“Desde há muito tempo, os cineastas franceses
pareciam fascinados pelos filmes norte-americanos
de tribunal e os duelos verbais entre advogados (...)”
Christian Guéry (1)
Amor e Posse
Dominique Marceau é uma jovem mulher desinibida e insatisfeita com sua vida do interior da França. Vive em guerra com sua irmã Annie, estudante de violino e a preferida dos pais. Ela se muda para Paris e Dominique vai junto. Enquanto Annie estuda, Dominique vive meio à deriva, sem um objetivo claro. Arruma emprego numa boate como garçonete, mas dança o tempo todo e se mistura com os clientes de maneira bastante liberal. Certo dia Gilbert Tellier, namorado de Annie, chega no apartamento e encontra Dominique praticamente numa na cama ouvindo música. Apaixona-se imediatamente. Mas a relação entre os dois é tensa. Os dois têm vinte anos, enquanto ela age como se o mundo fosse uma festa e só existisse o agora, ele é um jovem talento da música clássica com uma postura possessiva em relação a seu objeto de desejo.

### Amostra dos registros
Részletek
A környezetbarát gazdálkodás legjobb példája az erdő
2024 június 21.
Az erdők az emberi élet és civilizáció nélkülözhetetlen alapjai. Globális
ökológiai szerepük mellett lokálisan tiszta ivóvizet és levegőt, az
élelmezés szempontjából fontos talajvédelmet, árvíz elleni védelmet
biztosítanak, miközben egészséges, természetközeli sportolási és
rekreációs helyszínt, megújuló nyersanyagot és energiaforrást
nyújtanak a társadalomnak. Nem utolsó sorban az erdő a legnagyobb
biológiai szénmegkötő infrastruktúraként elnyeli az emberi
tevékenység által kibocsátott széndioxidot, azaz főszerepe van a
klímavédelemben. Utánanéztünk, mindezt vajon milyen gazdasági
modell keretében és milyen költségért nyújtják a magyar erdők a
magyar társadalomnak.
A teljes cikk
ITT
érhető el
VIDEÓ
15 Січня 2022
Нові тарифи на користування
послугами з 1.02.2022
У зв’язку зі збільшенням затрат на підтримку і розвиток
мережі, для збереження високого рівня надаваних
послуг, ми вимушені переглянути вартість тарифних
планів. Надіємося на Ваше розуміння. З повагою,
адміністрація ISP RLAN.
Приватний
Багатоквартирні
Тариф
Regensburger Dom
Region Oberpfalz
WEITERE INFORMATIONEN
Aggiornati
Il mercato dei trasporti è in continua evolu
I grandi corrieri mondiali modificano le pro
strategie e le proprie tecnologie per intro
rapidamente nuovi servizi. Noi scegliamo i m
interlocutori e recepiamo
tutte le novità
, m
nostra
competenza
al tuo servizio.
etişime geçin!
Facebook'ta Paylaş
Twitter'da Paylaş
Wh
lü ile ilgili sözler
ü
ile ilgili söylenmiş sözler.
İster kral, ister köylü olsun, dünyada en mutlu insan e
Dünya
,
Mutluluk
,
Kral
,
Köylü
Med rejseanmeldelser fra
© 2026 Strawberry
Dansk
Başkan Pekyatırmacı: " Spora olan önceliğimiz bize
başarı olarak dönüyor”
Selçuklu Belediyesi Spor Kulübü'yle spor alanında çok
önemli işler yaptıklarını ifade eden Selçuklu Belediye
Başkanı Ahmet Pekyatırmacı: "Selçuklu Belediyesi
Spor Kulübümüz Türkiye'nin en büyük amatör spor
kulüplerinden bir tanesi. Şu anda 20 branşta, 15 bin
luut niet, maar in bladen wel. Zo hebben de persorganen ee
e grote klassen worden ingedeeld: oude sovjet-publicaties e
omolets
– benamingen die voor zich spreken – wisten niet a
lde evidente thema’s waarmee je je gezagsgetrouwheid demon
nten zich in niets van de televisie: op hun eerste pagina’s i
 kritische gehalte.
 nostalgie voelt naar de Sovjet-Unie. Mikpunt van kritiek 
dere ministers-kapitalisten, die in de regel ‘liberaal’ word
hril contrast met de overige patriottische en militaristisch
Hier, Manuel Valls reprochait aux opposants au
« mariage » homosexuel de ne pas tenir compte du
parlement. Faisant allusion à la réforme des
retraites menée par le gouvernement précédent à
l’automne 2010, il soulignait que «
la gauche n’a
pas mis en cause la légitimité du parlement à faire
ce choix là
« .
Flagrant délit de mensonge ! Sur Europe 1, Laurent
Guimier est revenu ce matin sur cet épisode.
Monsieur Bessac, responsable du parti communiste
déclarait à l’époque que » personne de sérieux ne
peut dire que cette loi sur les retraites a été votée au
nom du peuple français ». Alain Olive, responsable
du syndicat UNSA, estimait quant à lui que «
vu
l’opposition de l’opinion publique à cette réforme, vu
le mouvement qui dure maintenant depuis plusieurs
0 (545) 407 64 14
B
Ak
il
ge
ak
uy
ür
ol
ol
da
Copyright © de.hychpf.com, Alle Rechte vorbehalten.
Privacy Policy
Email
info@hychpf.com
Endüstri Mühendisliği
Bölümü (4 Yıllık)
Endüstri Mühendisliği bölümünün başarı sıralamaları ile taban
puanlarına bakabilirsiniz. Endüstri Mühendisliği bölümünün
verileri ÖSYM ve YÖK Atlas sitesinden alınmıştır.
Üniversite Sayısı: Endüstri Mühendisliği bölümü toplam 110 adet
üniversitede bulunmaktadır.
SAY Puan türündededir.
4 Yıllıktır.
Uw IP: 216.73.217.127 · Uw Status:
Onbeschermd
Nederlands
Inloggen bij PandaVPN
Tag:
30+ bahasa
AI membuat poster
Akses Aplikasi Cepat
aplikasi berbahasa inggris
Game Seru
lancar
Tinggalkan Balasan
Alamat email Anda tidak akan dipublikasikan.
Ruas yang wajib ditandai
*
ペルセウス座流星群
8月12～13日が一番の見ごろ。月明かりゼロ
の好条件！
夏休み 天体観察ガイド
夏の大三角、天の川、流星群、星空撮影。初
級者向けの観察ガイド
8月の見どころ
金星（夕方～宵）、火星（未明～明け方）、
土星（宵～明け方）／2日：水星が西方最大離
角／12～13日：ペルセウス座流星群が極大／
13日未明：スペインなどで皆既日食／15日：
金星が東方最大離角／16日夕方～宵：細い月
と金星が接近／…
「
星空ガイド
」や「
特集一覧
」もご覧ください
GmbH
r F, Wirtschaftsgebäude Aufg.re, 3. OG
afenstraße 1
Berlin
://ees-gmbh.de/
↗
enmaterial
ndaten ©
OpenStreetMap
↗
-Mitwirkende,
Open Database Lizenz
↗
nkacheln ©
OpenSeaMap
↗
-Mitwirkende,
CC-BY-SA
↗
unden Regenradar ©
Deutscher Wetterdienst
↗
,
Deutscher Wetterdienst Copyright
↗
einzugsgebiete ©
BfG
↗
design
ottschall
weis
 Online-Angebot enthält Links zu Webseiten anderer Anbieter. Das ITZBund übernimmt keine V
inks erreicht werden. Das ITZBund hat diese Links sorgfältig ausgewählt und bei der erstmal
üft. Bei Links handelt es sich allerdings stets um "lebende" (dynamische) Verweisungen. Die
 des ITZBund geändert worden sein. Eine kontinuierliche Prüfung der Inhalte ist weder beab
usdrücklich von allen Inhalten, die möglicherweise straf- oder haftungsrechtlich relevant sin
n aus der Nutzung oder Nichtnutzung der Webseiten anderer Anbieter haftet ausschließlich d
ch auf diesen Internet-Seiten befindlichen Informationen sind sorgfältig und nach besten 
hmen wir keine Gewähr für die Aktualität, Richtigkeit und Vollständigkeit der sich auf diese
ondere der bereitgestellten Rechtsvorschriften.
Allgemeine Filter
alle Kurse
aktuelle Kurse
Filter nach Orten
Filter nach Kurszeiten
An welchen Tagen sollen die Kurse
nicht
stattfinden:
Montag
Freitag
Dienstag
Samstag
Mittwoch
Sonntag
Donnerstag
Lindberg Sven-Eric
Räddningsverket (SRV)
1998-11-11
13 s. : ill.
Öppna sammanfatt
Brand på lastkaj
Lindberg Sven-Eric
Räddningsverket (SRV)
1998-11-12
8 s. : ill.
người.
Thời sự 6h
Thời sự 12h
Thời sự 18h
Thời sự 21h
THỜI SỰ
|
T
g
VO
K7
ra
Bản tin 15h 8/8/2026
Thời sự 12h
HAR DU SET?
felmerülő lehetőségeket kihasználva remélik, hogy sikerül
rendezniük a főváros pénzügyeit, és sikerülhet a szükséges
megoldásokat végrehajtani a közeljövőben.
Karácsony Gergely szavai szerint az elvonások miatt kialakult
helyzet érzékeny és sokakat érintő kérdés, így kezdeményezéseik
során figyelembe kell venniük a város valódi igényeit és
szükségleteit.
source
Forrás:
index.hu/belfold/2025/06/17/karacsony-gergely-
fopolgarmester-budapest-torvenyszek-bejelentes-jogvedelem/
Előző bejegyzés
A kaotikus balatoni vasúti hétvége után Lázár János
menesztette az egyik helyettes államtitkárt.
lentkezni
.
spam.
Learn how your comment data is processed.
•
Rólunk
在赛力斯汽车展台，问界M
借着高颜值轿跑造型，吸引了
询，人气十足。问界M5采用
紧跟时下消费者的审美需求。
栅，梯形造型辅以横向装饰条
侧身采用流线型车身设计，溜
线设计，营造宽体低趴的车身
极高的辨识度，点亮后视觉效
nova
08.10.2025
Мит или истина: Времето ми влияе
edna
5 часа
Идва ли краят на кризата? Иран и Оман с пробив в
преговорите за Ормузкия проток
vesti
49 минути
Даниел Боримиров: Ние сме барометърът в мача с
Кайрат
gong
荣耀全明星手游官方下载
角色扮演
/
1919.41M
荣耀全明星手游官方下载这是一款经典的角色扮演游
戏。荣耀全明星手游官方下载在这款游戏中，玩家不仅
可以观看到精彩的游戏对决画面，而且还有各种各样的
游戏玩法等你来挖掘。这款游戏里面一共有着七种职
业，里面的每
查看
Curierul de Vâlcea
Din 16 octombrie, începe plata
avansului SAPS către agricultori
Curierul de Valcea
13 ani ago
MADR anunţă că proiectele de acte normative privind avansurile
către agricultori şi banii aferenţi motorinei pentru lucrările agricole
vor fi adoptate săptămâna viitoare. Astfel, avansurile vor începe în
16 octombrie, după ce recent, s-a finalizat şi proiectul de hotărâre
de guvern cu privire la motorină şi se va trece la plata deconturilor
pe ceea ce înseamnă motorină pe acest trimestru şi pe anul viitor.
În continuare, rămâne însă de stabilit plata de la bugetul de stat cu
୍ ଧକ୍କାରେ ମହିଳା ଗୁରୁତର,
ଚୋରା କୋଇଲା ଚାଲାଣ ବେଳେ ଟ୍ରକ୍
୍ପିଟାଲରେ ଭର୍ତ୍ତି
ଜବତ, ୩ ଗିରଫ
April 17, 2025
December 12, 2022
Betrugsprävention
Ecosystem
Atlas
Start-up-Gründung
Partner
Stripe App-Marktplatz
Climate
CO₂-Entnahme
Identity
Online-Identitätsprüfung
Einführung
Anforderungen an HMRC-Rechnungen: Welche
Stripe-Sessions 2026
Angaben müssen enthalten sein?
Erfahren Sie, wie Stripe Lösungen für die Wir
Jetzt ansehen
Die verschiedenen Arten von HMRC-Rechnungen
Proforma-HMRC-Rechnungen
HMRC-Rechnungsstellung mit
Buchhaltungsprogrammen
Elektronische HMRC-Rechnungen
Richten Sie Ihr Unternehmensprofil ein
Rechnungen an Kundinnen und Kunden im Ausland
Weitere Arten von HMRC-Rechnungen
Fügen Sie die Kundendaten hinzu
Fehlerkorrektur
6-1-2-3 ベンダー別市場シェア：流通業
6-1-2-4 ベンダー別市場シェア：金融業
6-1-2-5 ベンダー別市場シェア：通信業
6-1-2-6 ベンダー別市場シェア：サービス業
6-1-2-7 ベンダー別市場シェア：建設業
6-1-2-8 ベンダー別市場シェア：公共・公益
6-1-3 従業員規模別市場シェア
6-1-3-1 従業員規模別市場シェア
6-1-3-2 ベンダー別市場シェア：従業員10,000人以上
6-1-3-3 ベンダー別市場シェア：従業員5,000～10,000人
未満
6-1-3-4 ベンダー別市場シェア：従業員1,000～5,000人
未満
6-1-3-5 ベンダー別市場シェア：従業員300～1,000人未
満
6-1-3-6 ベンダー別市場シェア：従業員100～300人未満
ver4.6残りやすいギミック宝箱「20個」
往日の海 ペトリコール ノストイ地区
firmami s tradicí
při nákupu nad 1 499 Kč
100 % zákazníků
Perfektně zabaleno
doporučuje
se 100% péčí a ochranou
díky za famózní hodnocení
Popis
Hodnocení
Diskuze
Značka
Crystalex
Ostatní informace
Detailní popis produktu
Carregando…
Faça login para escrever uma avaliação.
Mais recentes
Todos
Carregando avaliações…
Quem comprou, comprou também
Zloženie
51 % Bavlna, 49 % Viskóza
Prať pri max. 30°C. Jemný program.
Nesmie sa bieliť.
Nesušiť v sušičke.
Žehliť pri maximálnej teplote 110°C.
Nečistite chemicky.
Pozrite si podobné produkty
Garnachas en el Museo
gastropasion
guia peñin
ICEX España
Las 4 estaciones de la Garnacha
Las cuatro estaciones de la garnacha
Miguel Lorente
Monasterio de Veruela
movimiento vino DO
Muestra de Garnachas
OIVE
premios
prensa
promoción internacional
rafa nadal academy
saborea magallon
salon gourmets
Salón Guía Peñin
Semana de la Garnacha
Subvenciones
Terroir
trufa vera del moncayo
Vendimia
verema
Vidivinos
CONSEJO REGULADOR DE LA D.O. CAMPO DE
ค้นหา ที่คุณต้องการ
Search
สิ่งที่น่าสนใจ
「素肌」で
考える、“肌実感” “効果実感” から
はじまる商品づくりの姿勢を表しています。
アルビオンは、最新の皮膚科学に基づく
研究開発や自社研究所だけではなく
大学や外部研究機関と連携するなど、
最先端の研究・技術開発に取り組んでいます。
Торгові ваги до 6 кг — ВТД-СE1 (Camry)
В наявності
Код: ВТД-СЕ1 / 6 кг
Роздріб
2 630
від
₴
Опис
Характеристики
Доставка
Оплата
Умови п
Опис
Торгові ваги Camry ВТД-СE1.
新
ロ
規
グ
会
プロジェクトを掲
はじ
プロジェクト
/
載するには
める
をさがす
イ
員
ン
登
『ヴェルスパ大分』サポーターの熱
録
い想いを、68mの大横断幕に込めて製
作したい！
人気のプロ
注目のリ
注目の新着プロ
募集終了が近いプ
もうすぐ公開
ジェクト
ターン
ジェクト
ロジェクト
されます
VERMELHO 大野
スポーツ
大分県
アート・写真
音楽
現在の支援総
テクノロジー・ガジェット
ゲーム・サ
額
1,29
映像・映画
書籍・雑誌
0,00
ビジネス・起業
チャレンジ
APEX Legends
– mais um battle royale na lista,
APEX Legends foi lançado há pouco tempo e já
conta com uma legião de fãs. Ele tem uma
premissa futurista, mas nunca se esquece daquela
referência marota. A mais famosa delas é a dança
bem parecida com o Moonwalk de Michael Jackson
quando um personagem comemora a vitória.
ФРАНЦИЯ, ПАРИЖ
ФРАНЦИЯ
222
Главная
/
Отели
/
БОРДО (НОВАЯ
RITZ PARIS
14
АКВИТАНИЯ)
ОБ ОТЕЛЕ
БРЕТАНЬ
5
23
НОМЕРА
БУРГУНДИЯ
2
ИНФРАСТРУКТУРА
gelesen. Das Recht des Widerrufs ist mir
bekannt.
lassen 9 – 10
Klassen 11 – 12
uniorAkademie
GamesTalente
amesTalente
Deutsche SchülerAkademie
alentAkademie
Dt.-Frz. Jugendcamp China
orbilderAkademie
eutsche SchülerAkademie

### Tarefa A
Diga se cada afirmação abaixo combina com o trecho sobre Amor e Posse, respondendo sim ou não e citando as palavras do trecho que decidem a resposta: (i) Annie estuda violino. (ii) Dominique trabalha numa boate como cantora. (iii) Gilbert é mais velho que Dominique.
### Tarefa B
Copie o trecho sobre Amor e Posse, começando com "Christian Guéry (1)" e indo até "objeto de desejo.".
Os registros não fazem falta aqui.

### Resolução A
(i) Sim: "estudante de violino e a preferida dos pais".
(ii) Não: "Arruma emprego numa boate como garçonete".
(iii) Não: "Os dois têm vinte anos".

### Resolução B
Christian Guéry (1)
Amor e Posse
Dominique Marceau é uma jovem mulher desinibida e insatisfeita com sua vida do interior da França. Vive em guerra com sua irmã Annie, estudante de violino e a preferida dos pais. Ela se muda para Paris e Dominique vai junto. Enquanto Annie estuda, Dominique vive meio à deriva, sem um objetivo claro. Arruma emprego numa boate como garçonete, mas dança o tempo todo e se mistura com os clientes de maneira bastante liberal. Certo dia Gilbert Tellier, namorado de Annie, chega no apartamento e encontra Dominique praticamente numa na cama ouvindo música. Apaixona-se imediatamente. Mas a relação entre os dois é tensa. Os dois têm vinte anos, enquanto ela age como se o mundo fosse uma festa e só existisse o agora, ele é um jovem talento da música clássica com uma postura possessiva em relação a seu objeto de desejo.